READING PASSAGE ->

It was awfully cold this morning. It had been cold all night, and when we came out of the tent we found that the ground was covered in frost. The tent area of the Elk Creek Campground (which is quite nice despite yesterday night’s experience; I would love to be able to recommend it) is surrounded by a creek, so you have to cross a little footbridge to get to the main building where the bathrooms are, and another little footbridge to get to where the tent campers park their cars. These bridges were quite white with frost – this is where I could see things getting dangerous in the dark, once the temperature drops. It was nice to have access to a nice warm bathroom. We got dressed and ready, quickly broke down our tent (with cold numb hands), and drove off around 8:15 am.

DATASET RECORDS ->

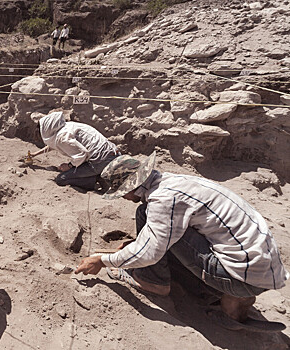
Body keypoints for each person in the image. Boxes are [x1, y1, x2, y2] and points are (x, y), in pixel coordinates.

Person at [75, 152, 289, 326]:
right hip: (260, 268)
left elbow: (150, 252)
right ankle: (227, 293)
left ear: (132, 186)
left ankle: (153, 281)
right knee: (149, 215)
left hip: (242, 278)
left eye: (121, 192)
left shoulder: (164, 200)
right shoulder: (173, 182)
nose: (122, 197)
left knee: (151, 222)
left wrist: (103, 260)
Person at [26, 111, 119, 191]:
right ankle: (94, 174)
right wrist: (35, 154)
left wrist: (69, 166)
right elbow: (53, 145)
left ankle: (95, 179)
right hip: (110, 152)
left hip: (100, 160)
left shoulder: (62, 137)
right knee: (75, 170)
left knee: (62, 179)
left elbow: (82, 154)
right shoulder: (67, 126)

PARTS OF THE EXERCISE ->
1 - List every action the writer and companions took this morning, in order, according to the camping account above.
2 - For each statement, say whether it agrees with the camping account above, and quote the words that decide it.
(a) Frost covered the ground in the morning.
(b) Tent campers park their cars right beside the tent area, with no bridge to cross.
(c) The group left the campground around 9 am.

OUTPUTS BY TASK ->
1 -
1. Came out of the tent
2. Got dressed and ready
3. Broke down the tent
4. Drove off around 8:15 am

2 -
(a) Yes: "we found that the ground was covered in frost"
(b) No: "another little footbridge to get to where the tent campers park their cars"
(c) No: "drove off around 8:15 am"